I moved halfway across the country to be with him – from New Jersey to Minnesota. We had only been dating 4 months. I lived with him and his father. Throughout the relationship, we were constantly swinging between “I love you, I want to be with you forever!” to “I don’t think this is working, maybe we should break up.” This went on for years. There were so many occasions I told him, “I need you to do this, or I can’t stay with you.” (Mind you, the biggest thing was moving out of his father’s house, or at the bare minimum cleaning up the upstairs that was a pig-sty). He was constantly gas-lighting me, making me question if I was being rational or irrational. Trying to change me, because “You have so much potential! I’m just trying to help you be the best you can be!” Pushing me FAR outside my comfort zones in that guise.

There was a LOT of trauma and emotional abuse. And then there was the sex. I’ll admit it was frequently GREAT. Except for the times I didn’t want to have sex. On more than one occasion he coerced me; begging and pleading and repeatedly asking until I just rolled over and said, “FINE.” And let him do his thing. Some people would say it was rape. I don’t feel that it was, but it was definitely abusive since it wasn’t enthusiastic consent.
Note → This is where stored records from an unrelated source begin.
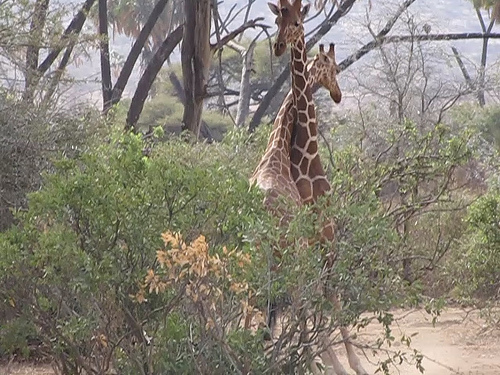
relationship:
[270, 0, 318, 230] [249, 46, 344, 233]
giraffe hugging giraffe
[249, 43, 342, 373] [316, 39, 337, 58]
giraffe has ears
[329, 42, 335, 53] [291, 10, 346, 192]
horn on giraffe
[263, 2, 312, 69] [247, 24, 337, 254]
head on giraffe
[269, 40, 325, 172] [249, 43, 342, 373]
neck on giraffe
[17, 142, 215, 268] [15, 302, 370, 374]
leaves on branches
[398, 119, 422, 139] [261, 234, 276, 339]
leaf on branch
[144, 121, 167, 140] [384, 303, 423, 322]
leaf on branch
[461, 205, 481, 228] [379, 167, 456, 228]
leaf on branch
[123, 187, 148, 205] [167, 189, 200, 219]
leaf on branch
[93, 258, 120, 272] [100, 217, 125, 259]
leaf on branch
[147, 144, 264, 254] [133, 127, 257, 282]
leaves on branches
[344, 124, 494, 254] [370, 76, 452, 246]
leaves on branches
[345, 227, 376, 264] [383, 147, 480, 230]
leaves on branches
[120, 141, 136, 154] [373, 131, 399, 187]
leaves on branches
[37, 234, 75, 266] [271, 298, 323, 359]
leaves on branches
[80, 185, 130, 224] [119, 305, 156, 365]
leaves on branches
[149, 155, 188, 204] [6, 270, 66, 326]
leaves on branches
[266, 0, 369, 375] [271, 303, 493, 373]
giraffe standing on dirt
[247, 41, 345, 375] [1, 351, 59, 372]
giraffe standing on dirt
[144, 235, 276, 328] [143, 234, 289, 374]
leaves on branches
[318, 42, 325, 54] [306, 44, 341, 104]
horn at top of head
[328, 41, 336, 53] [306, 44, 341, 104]
horn at top of head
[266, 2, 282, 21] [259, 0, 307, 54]
ear sticking out side head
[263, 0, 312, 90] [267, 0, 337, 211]
head on giraffe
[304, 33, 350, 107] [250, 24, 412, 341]
head on giraffe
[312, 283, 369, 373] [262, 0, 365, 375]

One day I finally got super pissed off at him for something big, and we had a conversation. I broke up with him and left. I moved into Patrick’s place (we were polyamorous, and I had been dating Patrick for a few months by then). He pulled every narcissist trick in the book. He FINALLY cleaned the upstairs like how I’d been asking for YEARS. He constantly texted me. Telling me how he would change, how we could make this work. How much he loved me and couldn’t bear the thought of not being with me.

It disgusts me to even think about it, now.

But I am no longer there. I’m sad that I got into that situation, and that all the abuse happened. I’m still angry and resentful at the gall he had to treat me that way. I should have left sooner. But I didn’t recognize what was going on. I’m really not upset with myself for staying as long as I did. More than anything, I’m happy I got OUT when I did, and I didn’t go back and repeat the abusive cycle so many people find themselves sucked into. I didn’t have the self-awareness and self-love that I have now. That gave me an experience I really needed in order to be a better person.

I still dread running into him, randomly. The last time I saw him was maybe 2 years ago. I was hiking with a friend at a state park, and somehow managed to bump into him and some of his friends not once, but TWICE (mind you, this park has 10+ miles of trails so the chances of it happening are slim). I clammed up and while I was courteous, I certainly wasn’t warm.

Aside from fearing my reaction if I ever see him, again, I feel pretty okay about leaving it all in the past. I know I’ve learned a lot from that. I don’t feel a burning anger towards him like I used to. As I feel myself healing, I feel the anger receding. Nothing he did will ever be remotely okay, but it happened. I’m going to pray to my higher power to allow me to let go of this resentment, so I can move on and have room in my heart for better, healthier emotions. I want to give it up, cut those strings that are holding me back. And I want to do so with love. Because he IS sick, and I do hope that he’s gotten some sort of help since I left. And maybe done some healing on his own. Who knows, maybe I’ll be pleasantly surprised if I ever run into him, again.

But that’s neither here nor there. My part was not setting healthy boundaries, not getting out sooner, and not continuing the mental health treatment I so badly needed at that point in my life. Those are things I’ve been working on over the past 6 months – and will continue to monitor and work on improving for the rest of my life. Life is fluid, and there will always be more to learn and do!